• What is needed: Once you find the line containing "7 | $646.250 |" in the data below, copy it and each following line exactly, up to and including the line containing "13 | $1,880.000 |", and nothing else.
*** Block opens ***
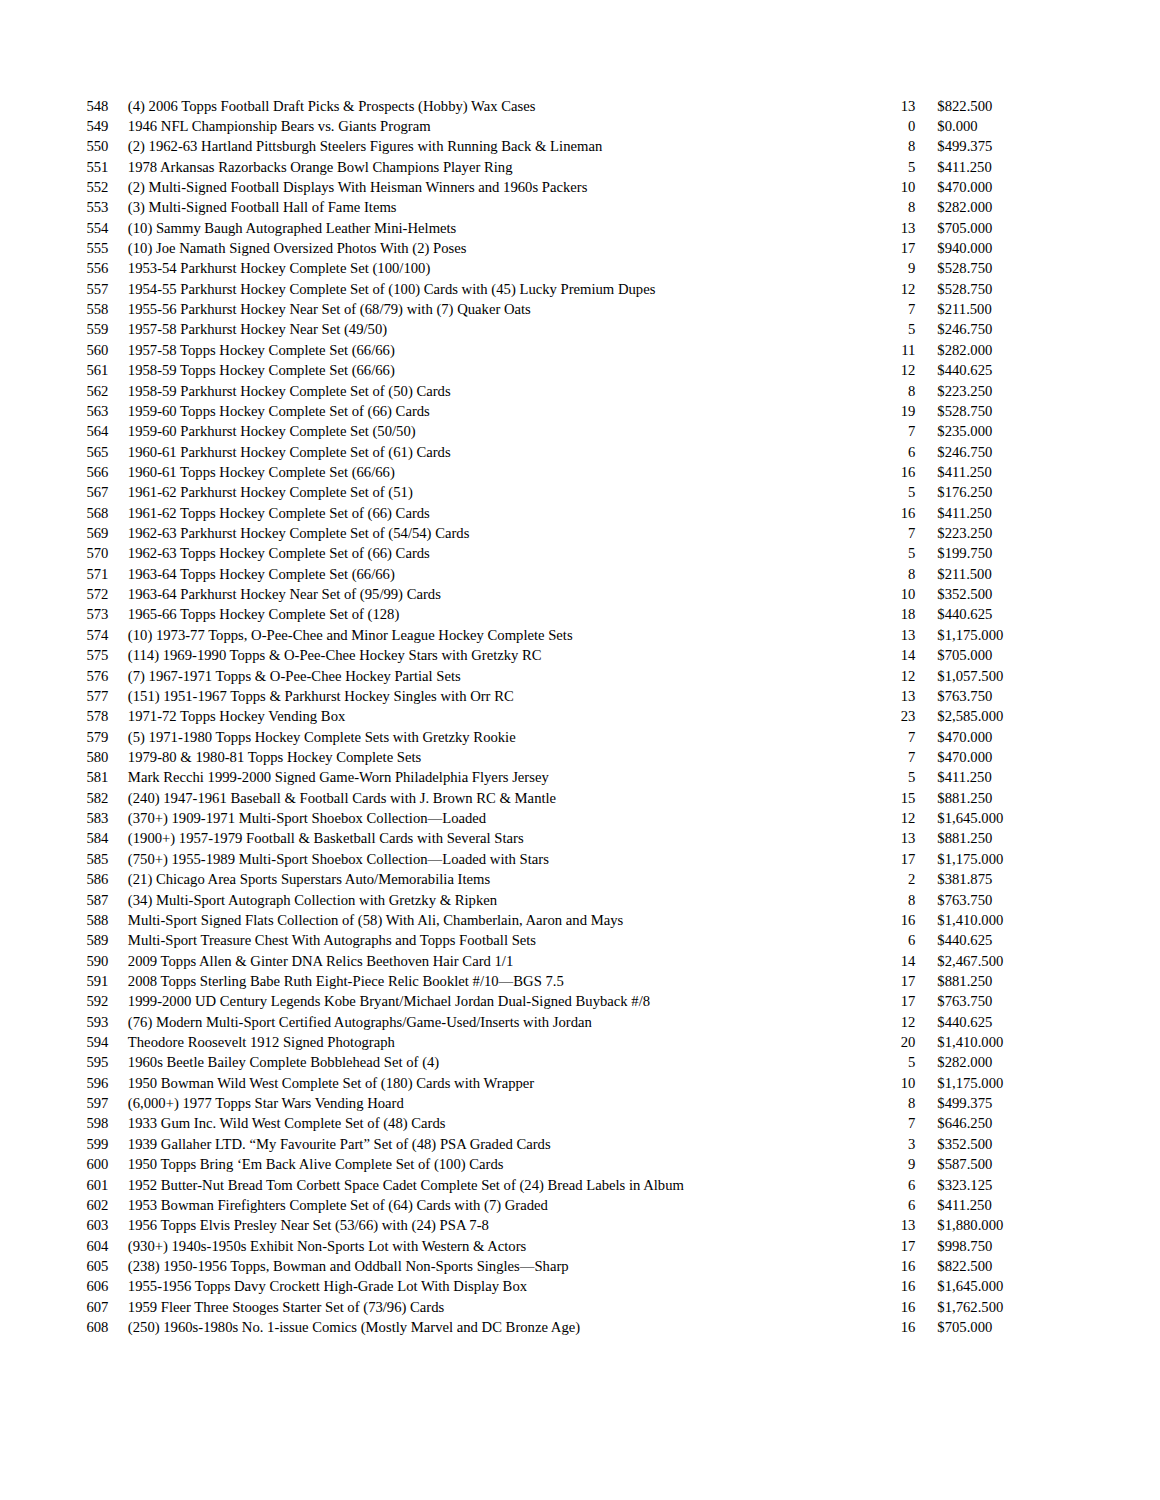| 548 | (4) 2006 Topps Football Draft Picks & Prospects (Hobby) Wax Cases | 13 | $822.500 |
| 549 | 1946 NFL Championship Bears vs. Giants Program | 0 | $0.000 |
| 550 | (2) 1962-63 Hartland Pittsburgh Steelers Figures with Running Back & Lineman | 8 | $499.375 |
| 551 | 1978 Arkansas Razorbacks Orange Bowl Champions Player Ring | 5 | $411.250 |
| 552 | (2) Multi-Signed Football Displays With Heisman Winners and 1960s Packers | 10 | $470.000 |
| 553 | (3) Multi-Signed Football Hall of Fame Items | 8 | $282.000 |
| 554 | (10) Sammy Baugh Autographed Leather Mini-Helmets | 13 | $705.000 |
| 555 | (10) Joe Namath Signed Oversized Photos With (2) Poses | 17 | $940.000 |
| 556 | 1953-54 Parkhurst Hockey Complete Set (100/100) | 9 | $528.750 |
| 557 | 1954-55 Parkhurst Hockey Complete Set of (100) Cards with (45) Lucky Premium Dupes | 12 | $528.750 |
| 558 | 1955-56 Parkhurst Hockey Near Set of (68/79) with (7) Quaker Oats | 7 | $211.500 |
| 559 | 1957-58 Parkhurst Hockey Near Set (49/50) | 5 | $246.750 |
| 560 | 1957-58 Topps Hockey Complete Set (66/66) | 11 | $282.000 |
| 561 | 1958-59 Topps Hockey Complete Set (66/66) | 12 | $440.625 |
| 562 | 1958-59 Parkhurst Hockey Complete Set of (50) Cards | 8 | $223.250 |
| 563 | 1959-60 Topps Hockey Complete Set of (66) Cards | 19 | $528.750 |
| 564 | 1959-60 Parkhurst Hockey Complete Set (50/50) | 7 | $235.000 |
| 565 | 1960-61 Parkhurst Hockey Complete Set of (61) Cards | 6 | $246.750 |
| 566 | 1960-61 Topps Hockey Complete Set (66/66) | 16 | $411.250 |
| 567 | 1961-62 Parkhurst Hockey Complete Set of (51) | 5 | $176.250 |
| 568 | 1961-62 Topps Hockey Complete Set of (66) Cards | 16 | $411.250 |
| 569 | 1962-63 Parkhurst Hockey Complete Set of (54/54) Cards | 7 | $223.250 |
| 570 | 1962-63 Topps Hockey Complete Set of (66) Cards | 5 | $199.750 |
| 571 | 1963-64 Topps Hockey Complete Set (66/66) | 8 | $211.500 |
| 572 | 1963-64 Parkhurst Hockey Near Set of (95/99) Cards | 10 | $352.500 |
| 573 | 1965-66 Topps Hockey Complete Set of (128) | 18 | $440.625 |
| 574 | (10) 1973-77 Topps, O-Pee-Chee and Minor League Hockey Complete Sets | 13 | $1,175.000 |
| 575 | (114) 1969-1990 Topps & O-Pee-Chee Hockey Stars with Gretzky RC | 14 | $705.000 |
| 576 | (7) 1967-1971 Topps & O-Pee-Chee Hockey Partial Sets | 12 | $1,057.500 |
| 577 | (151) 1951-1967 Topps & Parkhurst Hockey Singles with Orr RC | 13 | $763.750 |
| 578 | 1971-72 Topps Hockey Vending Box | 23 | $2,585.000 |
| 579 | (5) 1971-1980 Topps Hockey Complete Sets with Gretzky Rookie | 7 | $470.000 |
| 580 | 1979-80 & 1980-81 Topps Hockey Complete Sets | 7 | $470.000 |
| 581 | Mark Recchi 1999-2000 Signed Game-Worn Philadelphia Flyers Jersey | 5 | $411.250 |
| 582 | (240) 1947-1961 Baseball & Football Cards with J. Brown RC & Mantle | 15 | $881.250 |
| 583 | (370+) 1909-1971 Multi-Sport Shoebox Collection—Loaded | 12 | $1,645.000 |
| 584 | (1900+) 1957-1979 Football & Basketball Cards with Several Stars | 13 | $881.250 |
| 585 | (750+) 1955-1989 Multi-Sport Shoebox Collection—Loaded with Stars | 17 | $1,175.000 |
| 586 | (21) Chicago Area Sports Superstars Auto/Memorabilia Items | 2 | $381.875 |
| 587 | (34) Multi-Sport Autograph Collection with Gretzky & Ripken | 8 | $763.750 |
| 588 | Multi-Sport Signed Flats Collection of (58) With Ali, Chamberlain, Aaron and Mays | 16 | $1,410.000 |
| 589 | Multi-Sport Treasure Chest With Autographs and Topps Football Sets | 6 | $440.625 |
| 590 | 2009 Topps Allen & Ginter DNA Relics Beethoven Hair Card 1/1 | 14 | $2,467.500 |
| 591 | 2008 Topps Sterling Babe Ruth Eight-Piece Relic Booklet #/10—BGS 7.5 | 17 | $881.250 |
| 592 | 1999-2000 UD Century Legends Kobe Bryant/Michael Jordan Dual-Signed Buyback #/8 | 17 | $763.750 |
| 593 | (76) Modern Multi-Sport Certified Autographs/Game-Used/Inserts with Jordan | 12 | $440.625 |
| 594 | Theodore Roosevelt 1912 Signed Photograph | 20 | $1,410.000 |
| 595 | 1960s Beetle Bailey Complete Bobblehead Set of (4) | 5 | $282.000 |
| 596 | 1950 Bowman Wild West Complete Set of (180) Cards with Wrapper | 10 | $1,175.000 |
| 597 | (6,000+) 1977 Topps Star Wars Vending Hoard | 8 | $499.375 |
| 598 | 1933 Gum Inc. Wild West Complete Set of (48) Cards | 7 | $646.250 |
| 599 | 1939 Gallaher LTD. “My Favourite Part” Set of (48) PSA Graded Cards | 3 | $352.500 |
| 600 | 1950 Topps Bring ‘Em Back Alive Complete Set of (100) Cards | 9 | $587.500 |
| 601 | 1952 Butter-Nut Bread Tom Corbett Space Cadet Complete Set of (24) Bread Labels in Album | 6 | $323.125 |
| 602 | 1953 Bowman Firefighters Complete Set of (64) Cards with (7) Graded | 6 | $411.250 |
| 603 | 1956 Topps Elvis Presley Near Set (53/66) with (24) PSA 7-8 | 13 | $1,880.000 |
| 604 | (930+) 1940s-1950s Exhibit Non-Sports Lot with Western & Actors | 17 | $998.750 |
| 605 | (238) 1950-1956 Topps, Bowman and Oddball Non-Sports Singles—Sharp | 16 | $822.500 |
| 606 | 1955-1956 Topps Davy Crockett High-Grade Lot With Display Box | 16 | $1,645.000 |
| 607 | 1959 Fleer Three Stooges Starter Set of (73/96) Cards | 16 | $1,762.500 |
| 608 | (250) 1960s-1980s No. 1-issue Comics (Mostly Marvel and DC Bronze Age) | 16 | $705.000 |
*** Block closes ***
• Written solution:
| 598 | 1933 Gum Inc. Wild West Complete Set of (48) Cards | 7 | $646.250 |
| 599 | 1939 Gallaher LTD. “My Favourite Part” Set of (48) PSA Graded Cards | 3 | $352.500 |
| 600 | 1950 Topps Bring ‘Em Back Alive Complete Set of (100) Cards | 9 | $587.500 |
| 601 | 1952 Butter-Nut Bread Tom Corbett Space Cadet Complete Set of (24) Bread Labels in Album | 6 | $323.125 |
| 602 | 1953 Bowman Firefighters Complete Set of (64) Cards with (7) Graded | 6 | $411.250 |
| 603 | 1956 Topps Elvis Presley Near Set (53/66) with (24) PSA 7-8 | 13 | $1,880.000 |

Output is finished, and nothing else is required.